After our night at the basecamp we woke up at 4 am to continue the additional 1.5 hours to the summit for sunrise. The 4 am wake up was challenging and we were the only people in our tour group who ended up completing the hike to the summit. Our guide made the remaining trek to the summit seem very difficult, while it certainly wasn’t easy we think he played it up a little bit and was hoping he wouldn’t have to take anyone all the way to the top. He does the hike 4 days a week! It was pitch black and slow going but the summit at sunrise was an incredible reward.
Roo was with us every step of the way, often running circles around us on the way up. She only slowed down on the descent as some of the loose volcanic ash and sharp rocks got stuck in her paws. On the way down Mitchell occasionally had to carry her through some loose patches of rock. Once Roo figured out she could hitch a ride she became a little less tough and took advantage of the rides refusing to pass areas with loose rock on her own and just waiting to be carried. This was a good way to tire out Mitchell as carrying a 60 lb dog and a full backpack requires serious effort.
After hiking the volcano, we returned to Antigua and camped at the police park. While this is an awesome free spot right in the center it doesn’t have showers or toilets so you have to do a little bit of a walk to find those amenities. Can’t beat the price of free though! We also enjoyed swapping travel stories with other overlanders.
After Antigua we drove towards the Guatemala coast and the beach town of Sipacate.
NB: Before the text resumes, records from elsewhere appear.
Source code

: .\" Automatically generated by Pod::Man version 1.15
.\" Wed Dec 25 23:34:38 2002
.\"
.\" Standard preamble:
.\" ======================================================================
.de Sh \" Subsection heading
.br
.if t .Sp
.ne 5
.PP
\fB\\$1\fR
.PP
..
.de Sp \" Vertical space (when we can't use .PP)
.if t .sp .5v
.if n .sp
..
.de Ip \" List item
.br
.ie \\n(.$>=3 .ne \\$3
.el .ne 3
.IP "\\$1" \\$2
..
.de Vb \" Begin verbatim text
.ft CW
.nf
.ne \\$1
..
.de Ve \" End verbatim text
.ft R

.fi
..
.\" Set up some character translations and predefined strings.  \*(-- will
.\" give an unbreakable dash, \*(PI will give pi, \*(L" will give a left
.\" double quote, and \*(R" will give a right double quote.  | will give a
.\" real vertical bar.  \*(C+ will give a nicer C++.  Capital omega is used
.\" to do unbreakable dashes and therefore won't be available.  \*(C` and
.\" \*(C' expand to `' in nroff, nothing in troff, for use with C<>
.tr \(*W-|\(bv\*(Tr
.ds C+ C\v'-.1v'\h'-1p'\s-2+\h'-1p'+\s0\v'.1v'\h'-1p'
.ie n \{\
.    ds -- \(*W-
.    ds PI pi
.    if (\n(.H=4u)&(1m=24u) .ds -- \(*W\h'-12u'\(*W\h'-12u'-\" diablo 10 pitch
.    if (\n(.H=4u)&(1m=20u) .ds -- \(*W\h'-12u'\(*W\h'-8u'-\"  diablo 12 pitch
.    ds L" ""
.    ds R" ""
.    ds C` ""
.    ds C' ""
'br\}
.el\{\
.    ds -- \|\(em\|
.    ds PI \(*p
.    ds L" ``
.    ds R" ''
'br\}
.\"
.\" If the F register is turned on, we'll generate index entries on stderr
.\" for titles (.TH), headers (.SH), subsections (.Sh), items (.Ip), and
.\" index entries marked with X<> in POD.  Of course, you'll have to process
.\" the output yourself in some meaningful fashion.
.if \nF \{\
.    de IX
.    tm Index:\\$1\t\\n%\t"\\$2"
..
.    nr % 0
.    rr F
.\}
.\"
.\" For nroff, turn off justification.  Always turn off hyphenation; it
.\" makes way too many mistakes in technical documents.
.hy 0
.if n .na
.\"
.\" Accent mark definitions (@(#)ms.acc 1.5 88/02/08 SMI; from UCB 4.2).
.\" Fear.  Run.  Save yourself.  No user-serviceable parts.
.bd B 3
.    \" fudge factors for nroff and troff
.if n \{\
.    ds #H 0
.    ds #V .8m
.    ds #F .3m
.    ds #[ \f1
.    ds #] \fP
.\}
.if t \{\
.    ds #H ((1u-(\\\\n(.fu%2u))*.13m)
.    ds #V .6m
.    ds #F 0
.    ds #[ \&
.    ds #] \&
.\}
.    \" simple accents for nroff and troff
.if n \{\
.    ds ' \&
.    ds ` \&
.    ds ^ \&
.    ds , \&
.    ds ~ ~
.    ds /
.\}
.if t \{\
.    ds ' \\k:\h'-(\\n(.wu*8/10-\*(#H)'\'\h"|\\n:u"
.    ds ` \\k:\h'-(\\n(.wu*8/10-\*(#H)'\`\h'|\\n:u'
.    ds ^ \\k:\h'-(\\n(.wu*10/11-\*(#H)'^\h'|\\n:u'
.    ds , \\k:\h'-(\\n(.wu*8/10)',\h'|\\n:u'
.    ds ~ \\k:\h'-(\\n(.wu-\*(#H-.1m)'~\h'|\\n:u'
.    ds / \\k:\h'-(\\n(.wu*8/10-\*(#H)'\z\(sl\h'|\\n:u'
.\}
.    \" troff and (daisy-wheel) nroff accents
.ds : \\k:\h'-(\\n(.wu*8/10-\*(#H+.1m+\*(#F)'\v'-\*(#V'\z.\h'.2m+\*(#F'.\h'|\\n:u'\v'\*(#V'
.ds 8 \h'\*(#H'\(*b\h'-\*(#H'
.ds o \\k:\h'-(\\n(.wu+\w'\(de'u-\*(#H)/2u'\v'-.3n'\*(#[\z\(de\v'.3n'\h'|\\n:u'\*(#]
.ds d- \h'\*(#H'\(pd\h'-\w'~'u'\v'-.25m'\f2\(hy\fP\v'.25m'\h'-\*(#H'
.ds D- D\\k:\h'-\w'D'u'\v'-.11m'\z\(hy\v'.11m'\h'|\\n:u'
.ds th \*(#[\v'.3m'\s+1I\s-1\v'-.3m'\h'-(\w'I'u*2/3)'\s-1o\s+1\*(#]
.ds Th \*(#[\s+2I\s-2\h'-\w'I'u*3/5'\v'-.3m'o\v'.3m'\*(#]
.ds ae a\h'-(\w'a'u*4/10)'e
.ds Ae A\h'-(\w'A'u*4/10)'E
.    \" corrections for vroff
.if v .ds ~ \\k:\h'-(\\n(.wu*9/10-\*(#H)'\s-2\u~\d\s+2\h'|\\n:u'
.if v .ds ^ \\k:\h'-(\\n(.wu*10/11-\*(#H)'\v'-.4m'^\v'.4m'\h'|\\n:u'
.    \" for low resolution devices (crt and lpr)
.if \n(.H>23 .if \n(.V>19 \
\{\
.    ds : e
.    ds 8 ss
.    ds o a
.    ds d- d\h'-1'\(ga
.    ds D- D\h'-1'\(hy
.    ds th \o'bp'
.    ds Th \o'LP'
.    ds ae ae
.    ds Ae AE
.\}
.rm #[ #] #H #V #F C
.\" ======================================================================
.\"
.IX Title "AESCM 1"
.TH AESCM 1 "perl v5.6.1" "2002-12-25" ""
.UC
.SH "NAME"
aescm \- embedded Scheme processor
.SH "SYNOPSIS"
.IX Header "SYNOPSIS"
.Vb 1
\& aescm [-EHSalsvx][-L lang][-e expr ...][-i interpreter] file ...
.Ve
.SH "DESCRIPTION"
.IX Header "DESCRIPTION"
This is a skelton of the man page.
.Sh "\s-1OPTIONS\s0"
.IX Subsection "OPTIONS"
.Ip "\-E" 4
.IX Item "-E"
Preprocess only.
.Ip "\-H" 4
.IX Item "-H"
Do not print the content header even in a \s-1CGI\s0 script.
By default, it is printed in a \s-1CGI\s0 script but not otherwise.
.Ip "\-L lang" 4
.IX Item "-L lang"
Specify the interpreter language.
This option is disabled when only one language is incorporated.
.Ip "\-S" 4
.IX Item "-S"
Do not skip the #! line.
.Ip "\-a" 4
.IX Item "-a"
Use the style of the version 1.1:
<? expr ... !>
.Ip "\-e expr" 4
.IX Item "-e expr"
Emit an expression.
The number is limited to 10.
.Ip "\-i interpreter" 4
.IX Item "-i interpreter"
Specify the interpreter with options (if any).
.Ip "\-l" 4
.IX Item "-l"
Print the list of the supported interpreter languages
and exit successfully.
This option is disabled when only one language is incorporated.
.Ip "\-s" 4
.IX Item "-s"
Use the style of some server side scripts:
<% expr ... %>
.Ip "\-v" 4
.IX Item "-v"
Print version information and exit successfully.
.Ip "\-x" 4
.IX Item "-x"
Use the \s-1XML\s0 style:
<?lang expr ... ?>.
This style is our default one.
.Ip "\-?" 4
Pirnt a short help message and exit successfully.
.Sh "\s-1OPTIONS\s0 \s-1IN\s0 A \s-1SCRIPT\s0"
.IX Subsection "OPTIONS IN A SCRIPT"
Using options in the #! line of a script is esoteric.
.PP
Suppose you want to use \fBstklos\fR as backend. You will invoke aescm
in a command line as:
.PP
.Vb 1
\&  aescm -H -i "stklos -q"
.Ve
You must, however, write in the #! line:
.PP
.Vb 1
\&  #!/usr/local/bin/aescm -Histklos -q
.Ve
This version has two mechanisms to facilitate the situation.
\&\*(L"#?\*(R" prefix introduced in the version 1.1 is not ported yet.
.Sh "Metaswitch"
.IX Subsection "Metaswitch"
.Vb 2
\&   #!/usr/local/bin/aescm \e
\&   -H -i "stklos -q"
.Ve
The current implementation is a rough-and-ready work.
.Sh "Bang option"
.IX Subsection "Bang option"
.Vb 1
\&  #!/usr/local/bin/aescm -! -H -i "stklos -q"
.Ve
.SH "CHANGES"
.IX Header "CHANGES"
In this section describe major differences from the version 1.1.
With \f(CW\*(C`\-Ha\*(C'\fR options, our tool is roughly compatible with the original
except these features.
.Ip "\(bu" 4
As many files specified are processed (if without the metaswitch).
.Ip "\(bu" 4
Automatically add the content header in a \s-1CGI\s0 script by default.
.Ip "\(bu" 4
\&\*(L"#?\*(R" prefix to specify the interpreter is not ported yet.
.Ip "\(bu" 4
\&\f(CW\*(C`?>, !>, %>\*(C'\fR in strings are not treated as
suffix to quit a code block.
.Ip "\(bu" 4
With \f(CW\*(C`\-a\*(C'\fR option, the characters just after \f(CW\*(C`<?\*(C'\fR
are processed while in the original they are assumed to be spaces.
Here we found a quaint town with incredibly friendly locals and decent surf! We ended up camped under a cashew tree which bombarded our truck with fruit resulting in some late night dog stress as Roo was forced to wake up multiple times during the night to scare away each cashew fruit that hit our truck. The town also had a fireworks festival (for an upcoming mayoral election) one of the nights and Roo spent the night hunkered down in the truck trying to hide underneath our mattresses. Although she is not bothered by thunder and lighting, fireworks and firecrackers are the bane of her existence.
Typically, we have tried to get as close to the border as possible then cross first thing in the morning. This time we elected to drive the four hours to the border then cross. All was going smoothly until we tried to cancel out TIP (temporary import permit) for Toby. The lady told us there were issues with our paperwork and we had to wait. Unsure of what we were waiting for we tried to get clarification. After 3 hours of waiting all we can determine is that on the backend of their system they had us exiting to Honduras not El Salvador and because of that they had to send an email and wait for a reply. We were very thankful when she finally stamped our paperwork and let us leave!